Mais où sont Bertrand et Charles, mes fidèles, mon équipe, mes hommes de main, ceux sur lesquels je peux compter ?
Ah ! Quelques membres du conseil d’administration. Là, on est en terrain connu. On se côtoie depuis si longtemps. On a la même vision du monde et presque le même costume. On n’a pas besoin qu’on nous raconte des histoires, c’est nous qui avons fait ce que FFI© est devenu. Il faudra que j’invite l’un d’eux à nous rendre visite quelques jours.
Dans tous les cas, je reste membre du CA, pas seulement pour les jetons de présence, mais pour rester aux commandes et mettre la pression sur mon successeur. Ah, il a voulu ma place de PDG, va falloir bosser. C’est lui qui devra fermer les quelques boîtes qui restent implantées en Europe du Nord. Ça m’amuse d’avance de savoir qu’il commencera son règne en supprimant des emplois. Il faut pourtant que je me montre avec lui, comme si nous étions complices, comme si nous ne faisions qu’un. Pour l’avenir de FFI©.
Et voilà La Fayette, le représentant des clients, des coopératives agricoles.

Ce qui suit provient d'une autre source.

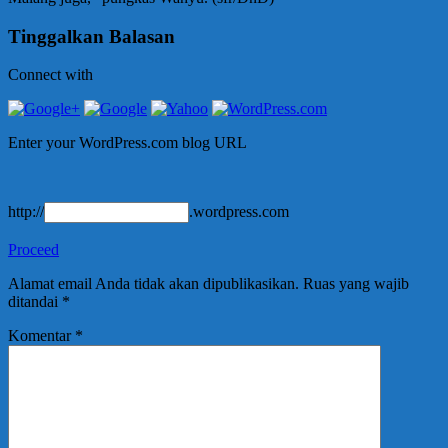
Tinggalkan Balasan
Connect with
Enter your WordPress.com blog URL
http://
.wordpress.com
Proceed
Alamat email Anda tidak akan dipublikasikan.
Ruas yang wajib
ditandai
*
Komentar
*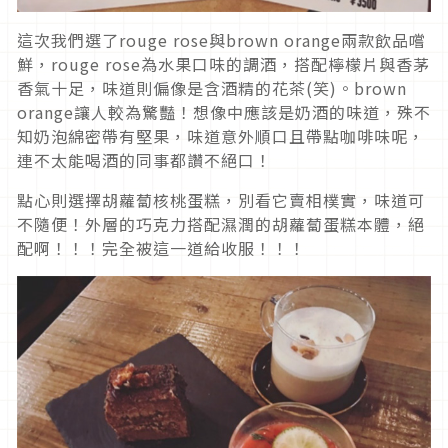
這次我們選了rouge rose與brown orange兩款飲品嚐
鮮，rouge rose為水果口味的調酒，搭配檸檬片與香茅
香氣十足，味道則偏像是含酒精的花茶(笑)。brown
orange讓人較為驚豔！想像中應該是奶酒的味道，殊不
知奶泡綿密帶有堅果，味道意外順口且帶點咖啡味呢，
連不太能喝酒的同事都讚不絕口！
點心則選擇胡蘿蔔核桃蛋糕，別看它賣相樸實，味道可
不隨便！外層的巧克力搭配濕潤的胡蘿蔔蛋糕本體，絕
配啊！！！完全被這一道給收服！！！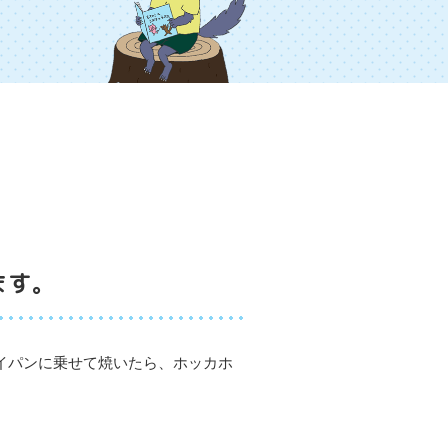
ます。
イパンに乗せて焼いたら、ホッカホ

Le type qui me fait bien sentir que sans lui, sans ses achats de mes phytosanitaires, je serais coulé. Tu parles. Maintenant que je fourgue la moitié des productions en Inde, il peut toujours se la jouer. Il est adipeux et veule, je ne le supporte pas. Il transpire, en plus, dans son costard de parvenu. Et sa rosette de la Légion d’honneur, qu’est-ce qu’il a fait pour l’avoir ? Il faudra d’ailleurs que j’en parle en haut lieu. C’est moi qui la mérite.
Je me défais vite de ce type, mais c’est pour tomber sur pire : Petrovitch est là. Cette fois, j’ai un peu les boules, on a passé des accords et j’ai un peu dépassé les bornes. Ce sont les lois du marché. Il faudra bien que ces Russkoffs se mettent au goût du jour. Tout ne se règle pas à coups de flingue. Le marché africain, c’était pour moi. Je vois qu’il sourit d’une façon pas très agréable, mais il est courtois. Je m’éloigne.